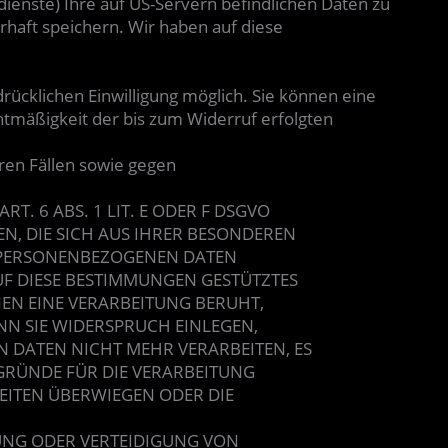
enste) Ihre auf US-Servern befindlichen Daten zu
aft speichern. Wir haben auf diese
rücklichen Einwilligung möglich. Sie können eine
echtmäßigkeit der bis zum Widerruf erfolgten
en Fällen sowie gegen
. 6 ABS. 1 LIT. E ODER F DSGVO
EN, DIE SICH AUS IHRER BESONDEREN
R PERSONENBEZOGENEN DATEN
UF DIESE BESTIMMUNGEN GESTÜTZTES
NEN EINE VERARBEITUNG BERUHT,
N SIE WIDERSPRUCH EINLEGEN,
 DATEN NICHT MEHR VERARBEITEN, ES
GRÜNDE FÜR DIE VERARBEITUNG
HEITEN ÜBERWIEGEN ODER DIE
UNG ODER VERTEIDIGUNG VON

__________________________________________________

■ What is needed
All of the data above should be transcribed verbatim, with pictures omitted.

■ Answer to the exercise
enste) Ihre auf US-Servern befindlichen Daten zu
aft speichern. Wir haben auf diese
rücklichen Einwilligung möglich. Sie können eine
echtmäßigkeit der bis zum Widerruf erfolgten
en Fällen sowie gegen
. 6 ABS. 1 LIT. E ODER F DSGVO
EN, DIE SICH AUS IHRER BESONDEREN
R PERSONENBEZOGENEN DATEN
UF DIESE BESTIMMUNGEN GESTÜTZTES
NEN EINE VERARBEITUNG BERUHT,
N SIE WIDERSPRUCH EINLEGEN,
 DATEN NICHT MEHR VERARBEITEN, ES
GRÜNDE FÜR DIE VERARBEITUNG
HEITEN ÜBERWIEGEN ODER DIE
UNG ODER VERTEIDIGUNG VON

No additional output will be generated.